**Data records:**

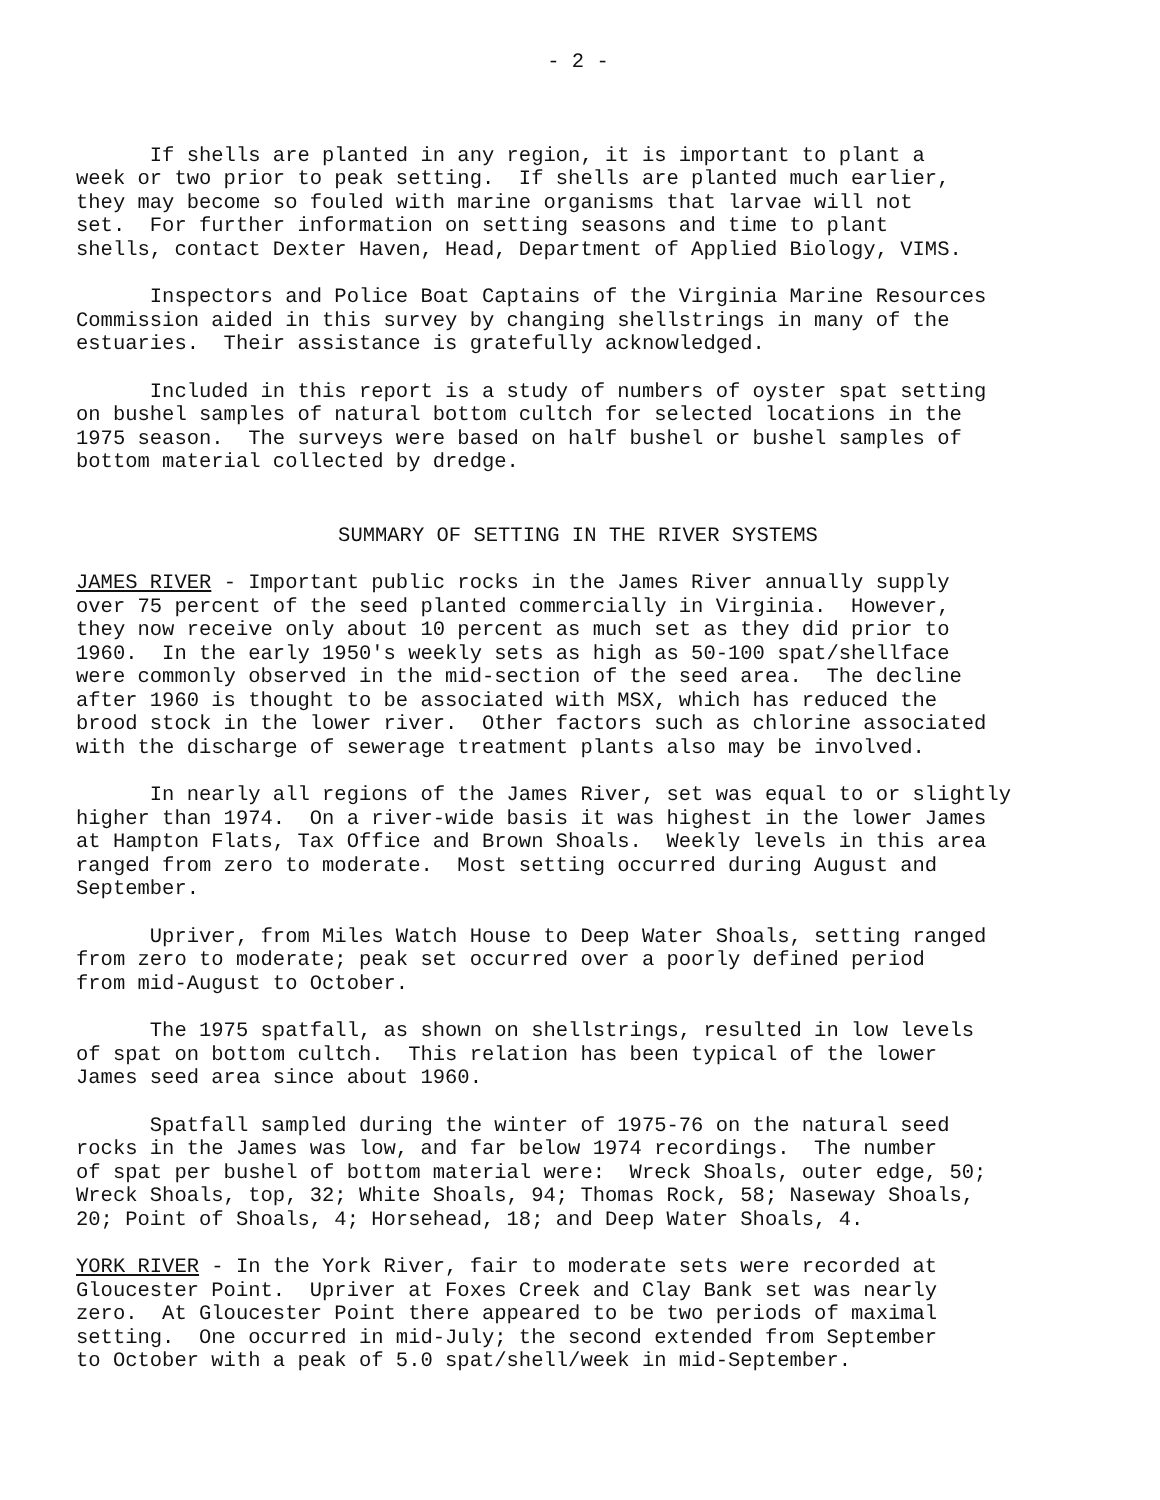- 2 -
If shells are planted in any region, it is important to plant a week or two prior to peak setting. If shells are planted much earlier, they may become so fouled with marine organisms that larvae will not set. For further information on setting seasons and time to plant shells, contact Dexter Haven, Head, Department of Applied Biology, VIMS.
Inspectors and Police Boat Captains of the Virginia Marine Resources Commission aided in this survey by changing shellstrings in many of the estuaries. Their assistance is gratefully acknowledged.
Included in this report is a study of numbers of oyster spat setting on bushel samples of natural bottom cultch for selected locations in the 1975 season. The surveys were based on half bushel or bushel samples of bottom material collected by dredge.
SUMMARY OF SETTING IN THE RIVER SYSTEMS
JAMES RIVER - Important public rocks in the James River annually supply over 75 percent of the seed planted commercially in Virginia. However, they now receive only about 10 percent as much set as they did prior to 1960. In the early 1950's weekly sets as high as 50-100 spat/shellface were commonly observed in the mid-section of the seed area. The decline after 1960 is thought to be associated with MSX, which has reduced the brood stock in the lower river. Other factors such as chlorine associated with the discharge of sewerage treatment plants also may be involved.
In nearly all regions of the James River, set was equal to or slightly higher than 1974. On a river-wide basis it was highest in the lower James at Hampton Flats, Tax Office and Brown Shoals. Weekly levels in this area ranged from zero to moderate. Most setting occurred during August and September.
Upriver, from Miles Watch House to Deep Water Shoals, setting ranged from zero to moderate; peak set occurred over a poorly defined period from mid-August to October.
The 1975 spatfall, as shown on shellstrings, resulted in low levels of spat on bottom cultch. This relation has been typical of the lower James seed area since about 1960.
Spatfall sampled during the winter of 1975-76 on the natural seed rocks in the James was low, and far below 1974 recordings. The number of spat per bushel of bottom material were: Wreck Shoals, outer edge, 50; Wreck Shoals, top, 32; White Shoals, 94; Thomas Rock, 58; Naseway Shoals, 20; Point of Shoals, 4; Horsehead, 18; and Deep Water Shoals, 4.
YORK RIVER - In the York River, fair to moderate sets were recorded at Gloucester Point. Upriver at Foxes Creek and Clay Bank set was nearly zero. At Gloucester Point there appeared to be two periods of maximal setting. One occurred in mid-July; the second extended from September to October with a peak of 5.0 spat/shell/week in mid-September.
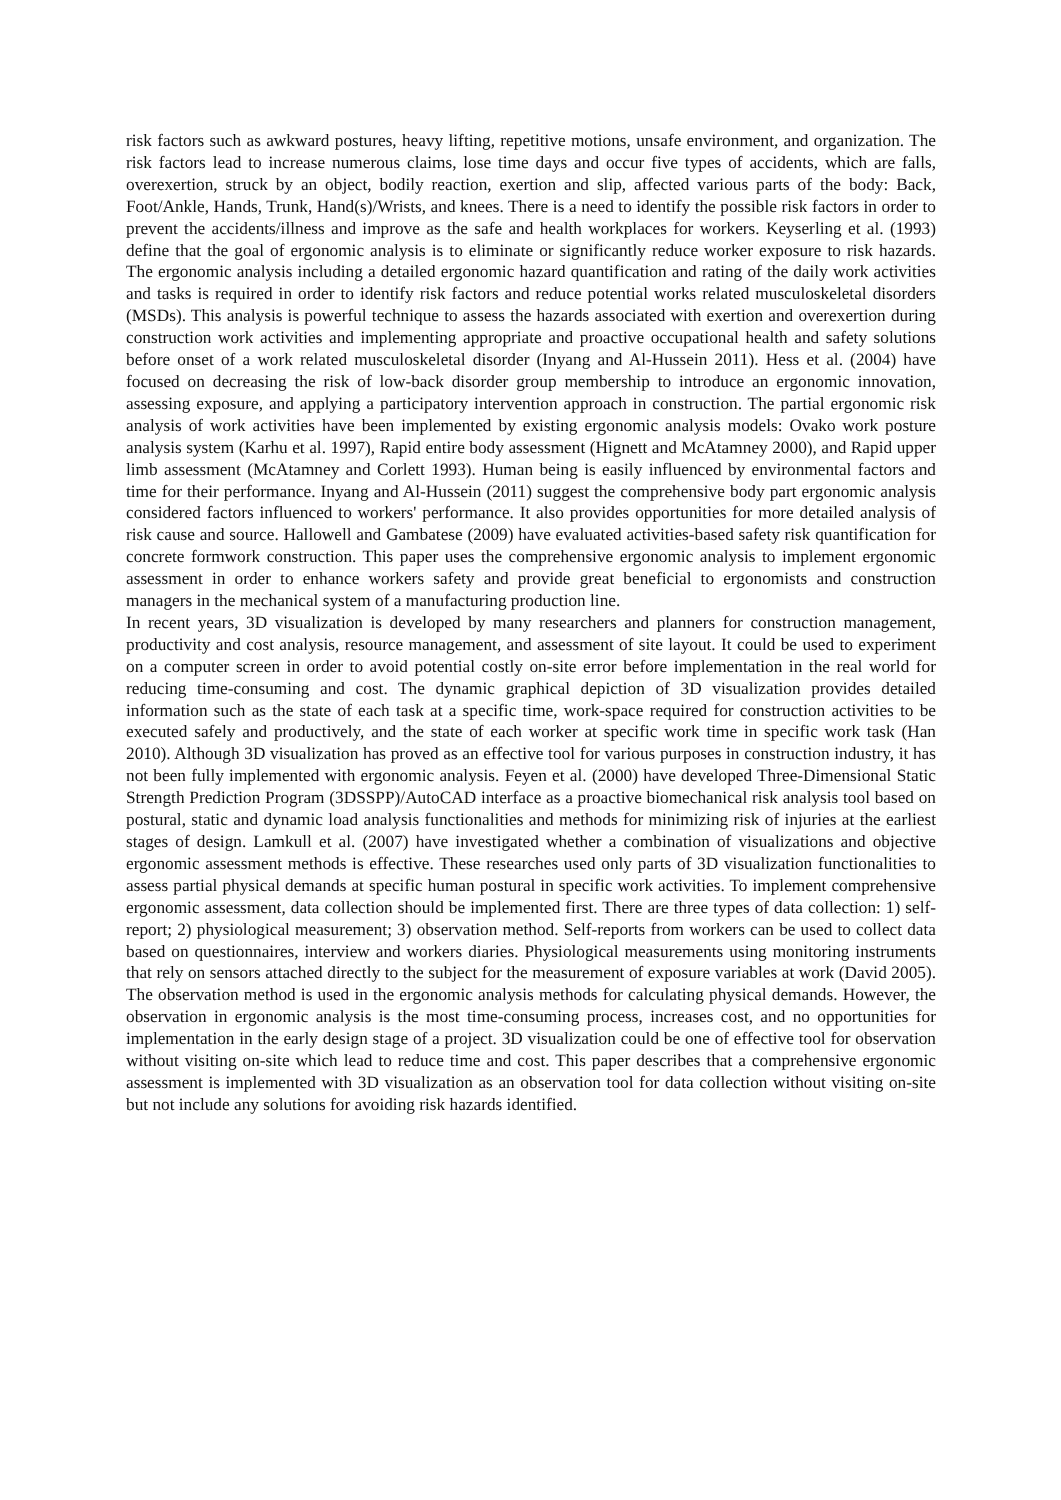risk factors such as awkward postures, heavy lifting, repetitive motions, unsafe environment, and organization. The risk factors lead to increase numerous claims, lose time days and occur five types of accidents, which are falls, overexertion, struck by an object, bodily reaction, exertion and slip, affected various parts of the body: Back, Foot/Ankle, Hands, Trunk, Hand(s)/Wrists, and knees. There is a need to identify the possible risk factors in order to prevent the accidents/illness and improve as the safe and health workplaces for workers. Keyserling et al. (1993) define that the goal of ergonomic analysis is to eliminate or significantly reduce worker exposure to risk hazards. The ergonomic analysis including a detailed ergonomic hazard quantification and rating of the daily work activities and tasks is required in order to identify risk factors and reduce potential works related musculoskeletal disorders (MSDs). This analysis is powerful technique to assess the hazards associated with exertion and overexertion during construction work activities and implementing appropriate and proactive occupational health and safety solutions before onset of a work related musculoskeletal disorder (Inyang and Al-Hussein 2011). Hess et al. (2004) have focused on decreasing the risk of low-back disorder group membership to introduce an ergonomic innovation, assessing exposure, and applying a participatory intervention approach in construction. The partial ergonomic risk analysis of work activities have been implemented by existing ergonomic analysis models: Ovako work posture analysis system (Karhu et al. 1997), Rapid entire body assessment (Hignett and McAtamney 2000), and Rapid upper limb assessment (McAtamney and Corlett 1993). Human being is easily influenced by environmental factors and time for their performance. Inyang and Al-Hussein (2011) suggest the comprehensive body part ergonomic analysis considered factors influenced to workers' performance. It also provides opportunities for more detailed analysis of risk cause and source. Hallowell and Gambatese (2009) have evaluated activities-based safety risk quantification for concrete formwork construction. This paper uses the comprehensive ergonomic analysis to implement ergonomic assessment in order to enhance workers safety and provide great beneficial to ergonomists and construction managers in the mechanical system of a manufacturing production line.
In recent years, 3D visualization is developed by many researchers and planners for construction management, productivity and cost analysis, resource management, and assessment of site layout. It could be used to experiment on a computer screen in order to avoid potential costly on-site error before implementation in the real world for reducing time-consuming and cost. The dynamic graphical depiction of 3D visualization provides detailed information such as the state of each task at a specific time, work-space required for construction activities to be executed safely and productively, and the state of each worker at specific work time in specific work task (Han 2010). Although 3D visualization has proved as an effective tool for various purposes in construction industry, it has not been fully implemented with ergonomic analysis. Feyen et al. (2000) have developed Three-Dimensional Static Strength Prediction Program (3DSSPP)/AutoCAD interface as a proactive biomechanical risk analysis tool based on postural, static and dynamic load analysis functionalities and methods for minimizing risk of injuries at the earliest stages of design. Lamkull et al. (2007) have investigated whether a combination of visualizations and objective ergonomic assessment methods is effective. These researches used only parts of 3D visualization functionalities to assess partial physical demands at specific human postural in specific work activities. To implement comprehensive ergonomic assessment, data collection should be implemented first. There are three types of data collection: 1) self-report; 2) physiological measurement; 3) observation method. Self-reports from workers can be used to collect data based on questionnaires, interview and workers diaries. Physiological measurements using monitoring instruments that rely on sensors attached directly to the subject for the measurement of exposure variables at work (David 2005). The observation method is used in the ergonomic analysis methods for calculating physical demands. However, the observation in ergonomic analysis is the most time-consuming process, increases cost, and no opportunities for implementation in the early design stage of a project. 3D visualization could be one of effective tool for observation without visiting on-site which lead to reduce time and cost. This paper describes that a comprehensive ergonomic assessment is implemented with 3D visualization as an observation tool for data collection without visiting on-site but not include any solutions for avoiding risk hazards identified.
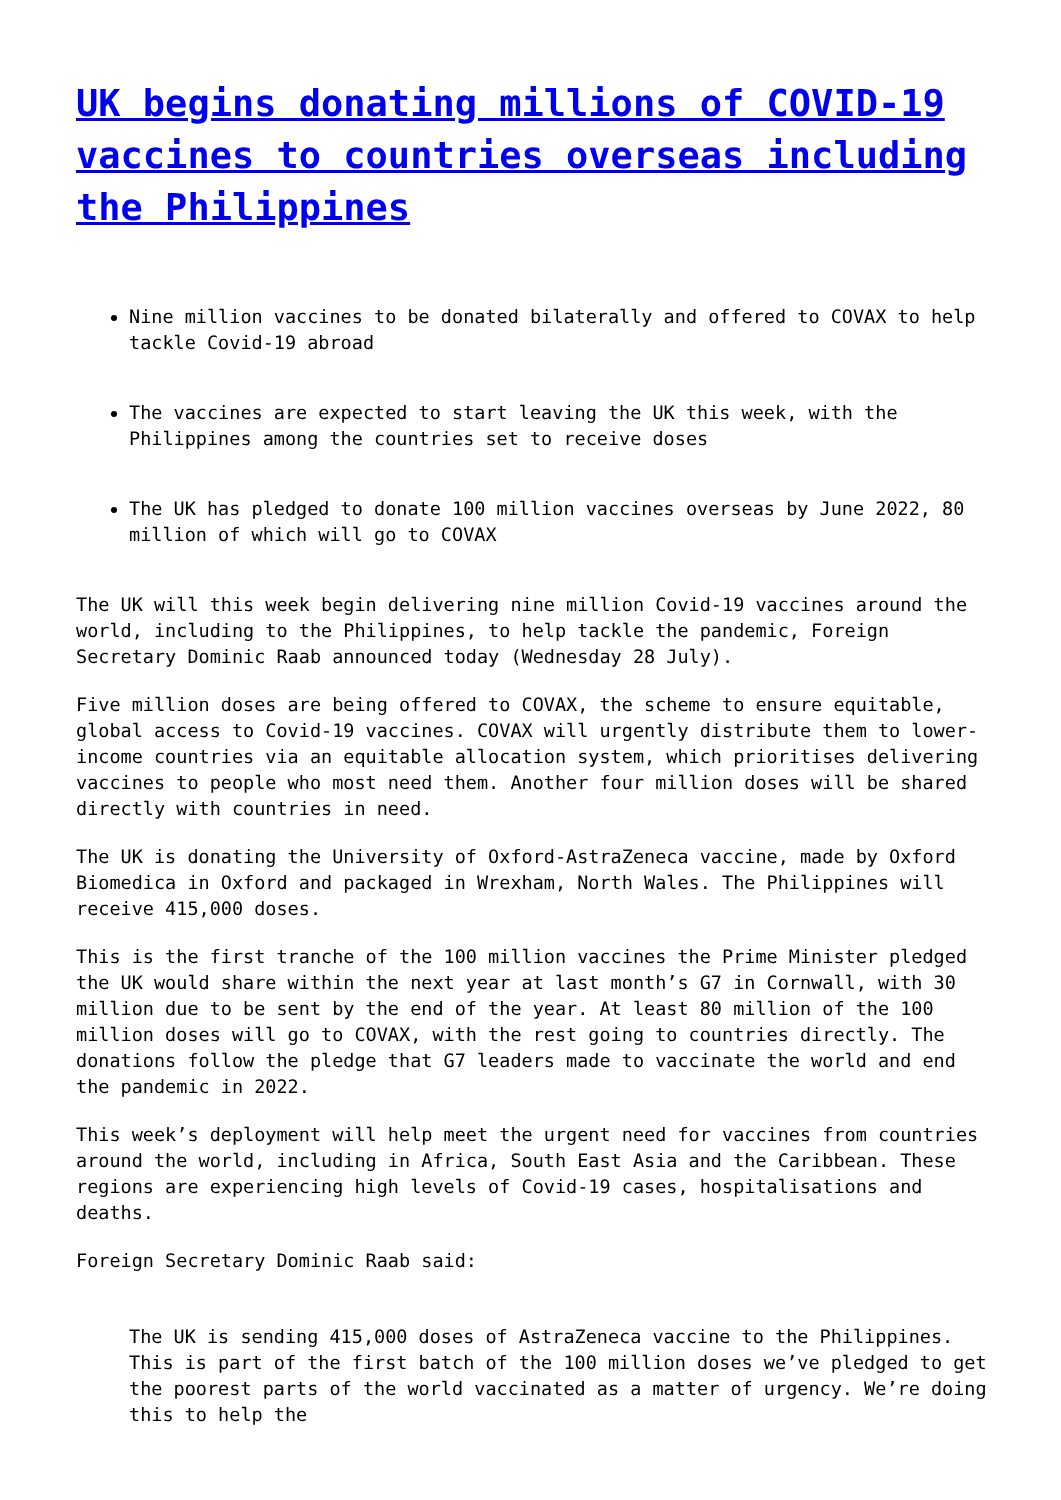UK begins donating millions of COVID-19 vaccines to countries overseas including the Philippines
Nine million vaccines to be donated bilaterally and offered to COVAX to help tackle Covid-19 abroad
The vaccines are expected to start leaving the UK this week, with the Philippines among the countries set to receive doses
The UK has pledged to donate 100 million vaccines overseas by June 2022, 80 million of which will go to COVAX
The UK will this week begin delivering nine million Covid-19 vaccines around the world, including to the Philippines, to help tackle the pandemic, Foreign Secretary Dominic Raab announced today (Wednesday 28 July).
Five million doses are being offered to COVAX, the scheme to ensure equitable, global access to Covid-19 vaccines. COVAX will urgently distribute them to lower-income countries via an equitable allocation system, which prioritises delivering vaccines to people who most need them. Another four million doses will be shared directly with countries in need.
The UK is donating the University of Oxford-AstraZeneca vaccine, made by Oxford Biomedica in Oxford and packaged in Wrexham, North Wales. The Philippines will receive 415,000 doses.
This is the first tranche of the 100 million vaccines the Prime Minister pledged the UK would share within the next year at last month’s G7 in Cornwall, with 30 million due to be sent by the end of the year. At least 80 million of the 100 million doses will go to COVAX, with the rest going to countries directly. The donations follow the pledge that G7 leaders made to vaccinate the world and end the pandemic in 2022.
This week’s deployment will help meet the urgent need for vaccines from countries around the world, including in Africa, South East Asia and the Caribbean. These regions are experiencing high levels of Covid-19 cases, hospitalisations and deaths.
Foreign Secretary Dominic Raab said:
The UK is sending 415,000 doses of AstraZeneca vaccine to the Philippines. This is part of the first batch of the 100 million doses we’ve pledged to get the poorest parts of the world vaccinated as a matter of urgency. We’re doing this to help the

**Problem requirements:** Read the entries and pick out all lines that include the word "Dominic".

**Task result:**
The UK will this week begin delivering nine million Covid-19 vaccines around the world, including to the Philippines, to help tackle the pandemic, Foreign Secretary Dominic Raab announced today (Wednesday 28 July).
Foreign Secretary Dominic Raab said:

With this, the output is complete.